AIM OF THE TASK: Every line from the one containing "right front paw: (313, 343)" through the end of the data is to be copied exactly, and nothing outside that range.

DATASET ENTRIES:
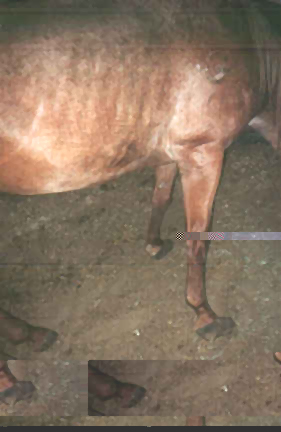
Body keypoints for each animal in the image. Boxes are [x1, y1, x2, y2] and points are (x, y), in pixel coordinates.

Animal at [0, 0, 278, 348]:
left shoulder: (171, 153)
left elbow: (161, 197)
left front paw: (154, 244)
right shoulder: (203, 152)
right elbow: (198, 238)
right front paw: (205, 315)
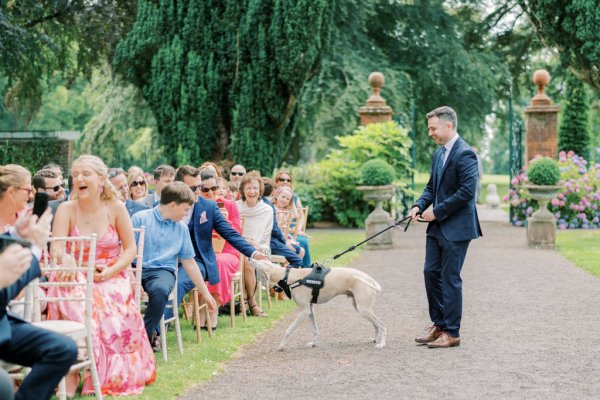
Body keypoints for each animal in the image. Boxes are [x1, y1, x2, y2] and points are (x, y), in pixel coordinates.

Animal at [251, 260, 386, 348]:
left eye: (258, 263)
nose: (250, 257)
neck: (289, 276)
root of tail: (370, 280)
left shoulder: (304, 311)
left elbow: (288, 330)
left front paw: (282, 345)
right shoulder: (310, 309)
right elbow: (315, 329)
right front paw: (313, 343)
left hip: (363, 309)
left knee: (383, 325)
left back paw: (382, 344)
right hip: (360, 307)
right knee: (376, 325)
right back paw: (375, 339)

EXPECTED ANSWER:
right front paw: (313, 343)
left hip: (363, 309)
left knee: (383, 325)
left back paw: (382, 344)
right hip: (360, 307)
right knee: (376, 325)
right back paw: (375, 339)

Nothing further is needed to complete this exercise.